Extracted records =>
►

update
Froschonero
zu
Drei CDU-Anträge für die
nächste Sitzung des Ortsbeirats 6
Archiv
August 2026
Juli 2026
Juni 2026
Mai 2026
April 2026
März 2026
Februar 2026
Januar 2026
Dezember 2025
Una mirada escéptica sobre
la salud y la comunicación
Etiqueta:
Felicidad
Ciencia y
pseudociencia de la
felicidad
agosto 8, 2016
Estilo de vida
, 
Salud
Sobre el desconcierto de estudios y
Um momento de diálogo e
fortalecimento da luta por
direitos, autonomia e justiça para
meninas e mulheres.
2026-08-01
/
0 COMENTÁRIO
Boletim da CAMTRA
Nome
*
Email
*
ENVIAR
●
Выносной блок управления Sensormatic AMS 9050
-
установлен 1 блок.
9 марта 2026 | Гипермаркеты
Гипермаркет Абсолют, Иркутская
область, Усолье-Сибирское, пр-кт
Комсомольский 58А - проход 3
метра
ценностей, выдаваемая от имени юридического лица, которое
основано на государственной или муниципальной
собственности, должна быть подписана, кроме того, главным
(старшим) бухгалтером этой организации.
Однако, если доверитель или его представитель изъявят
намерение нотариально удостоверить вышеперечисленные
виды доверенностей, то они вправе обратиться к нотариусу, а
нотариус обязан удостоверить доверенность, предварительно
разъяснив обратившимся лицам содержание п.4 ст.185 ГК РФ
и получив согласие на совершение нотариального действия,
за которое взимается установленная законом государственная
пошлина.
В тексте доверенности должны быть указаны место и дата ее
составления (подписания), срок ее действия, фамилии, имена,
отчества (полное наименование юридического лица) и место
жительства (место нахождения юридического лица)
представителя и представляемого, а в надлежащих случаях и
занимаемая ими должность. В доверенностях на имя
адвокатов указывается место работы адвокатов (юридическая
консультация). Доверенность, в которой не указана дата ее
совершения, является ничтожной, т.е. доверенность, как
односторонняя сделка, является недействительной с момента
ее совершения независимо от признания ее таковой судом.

◄

EXERCISE REQUIREMENTS => When you reach the line with "разъяснив обратившимся лицам" in the records above, start writing out lines exactly, and stop once the line with "составления (подписания), срок" has been written; include nothing else.

EXPECTED ANSWER =>
разъяснив обратившимся лицам содержание п.4 ст.185 ГК РФ
и получив согласие на совершение нотариального действия,
за которое взимается установленная законом государственная
пошлина.
В тексте доверенности должны быть указаны место и дата ее
составления (подписания), срок ее действия, фамилии, имена,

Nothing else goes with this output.